(TASK LIST)
a - According to the text on EMV chips and PCI compliance, where did fraud move in a mature EMV environment?
b - List every acronym that appears in the text on EMV chips and PCI compliance.

** begin PAGE EXTRACT **

As more cards move to EMV chips it makes sense to wonder how this will impact the Payment Card Industry (PCI) Data Security Standard (DSS). A good example can be seen by looking at Europe. In a mature EMV environment the fraud migrated to card-not-present transactions, so the security controls outlined in the standard still apply. And if you think about how the data is used in a financial institution, it isn’t the point of sale where financial institutions are involved. EMV provides stronger authentication for in-person transactions, but doesn’t add protection within the financial institutions where cards are issued and card numbers must exist in human-readable form (e.g. not encrypted or tokenized).
When dealing with PCI compliance, the challenge for financial institutions is that nobody is asking about PCI. Federal examiners began asking about PCI at a very high, generic level a few years ago. But those questions dies out fairly quickly. The major card brands, meanwhile, are busy with retailers that, compared to finance, had no real security in place prior to PCI. They know after more than a decade of strict regulation that financial institutions are still ahead of other industries.
Banks and credit unions do have to comply with PCI standards, even if nobody is asking about it. According to the major card brand compliance web sites, any entity that stores or transmits cardholder data must comply with some level of the PCI standard. This means in the event of a security breach involving cardholder data (which the vast majority of financial institutions have) there would likely be significant fines issued.

** end PAGE EXTRACT **
** begin SUPPLIED DATA **

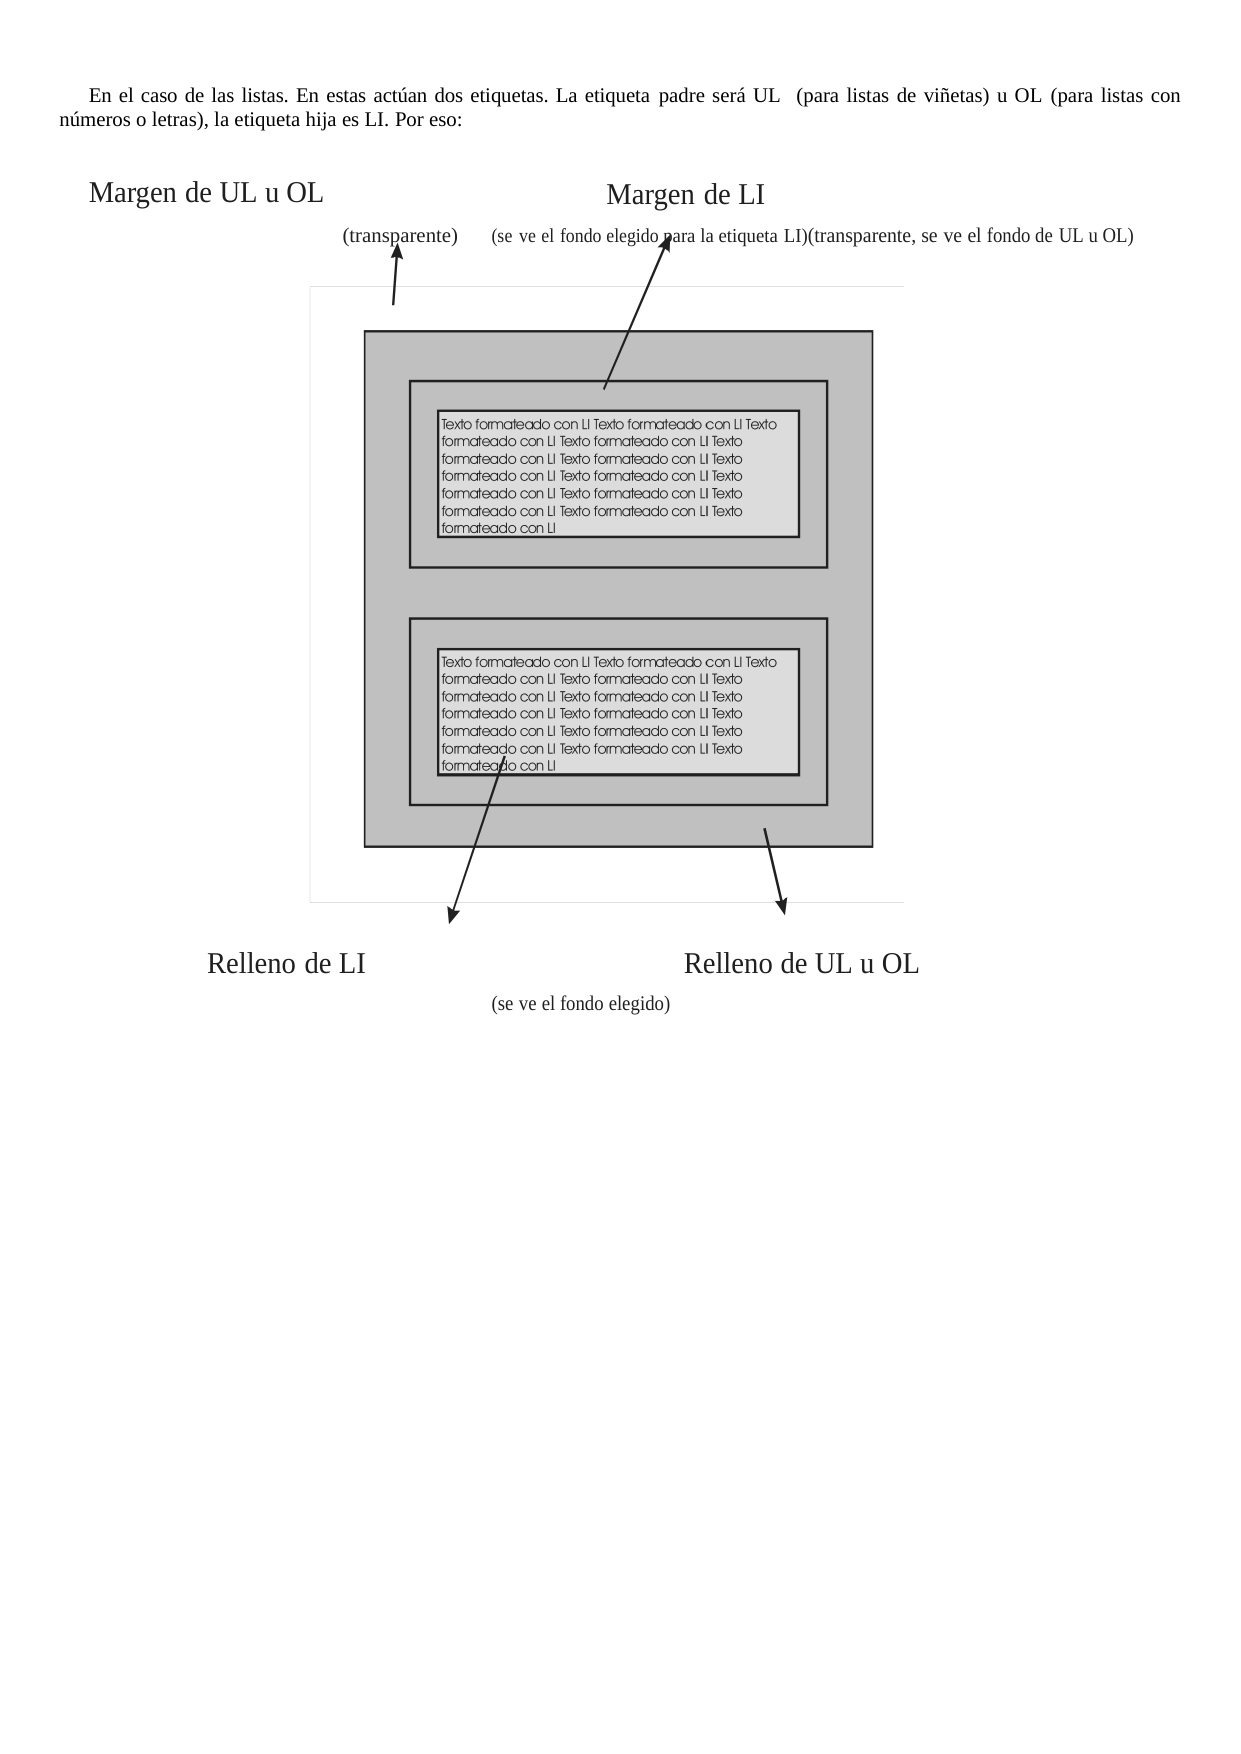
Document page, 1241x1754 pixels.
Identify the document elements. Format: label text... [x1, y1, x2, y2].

picture [309, 234, 904, 957]
text (se ve el fondo elegido para la etiqueta LI)(transparente, se ve el fondo de UL u OL) [462, 223, 1181, 247]
text (transparente) [59, 223, 458, 247]
text En el caso de las listas. En estas actúan dos etiquetas. La etiqueta padre será UL (para listas de viñetas) u OL (para listas con números o letras), la etiqueta hija es LI. Por eso: [59, 83, 1181, 131]
text (se ve el fondo elegido) [462, 991, 1181, 1015]
subtitle Margen de UL u OL Margen de LI [59, 174, 1181, 211]
subtitle Relleno de UL u OL [462, 945, 1181, 979]
subtitle Relleno de LI [59, 945, 458, 979]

** end SUPPLIED DATA **

(TASK-BY-TASK RESULTS)
a - Fraud moved to card-not-present transactions.

b - EMV, PCI, DSS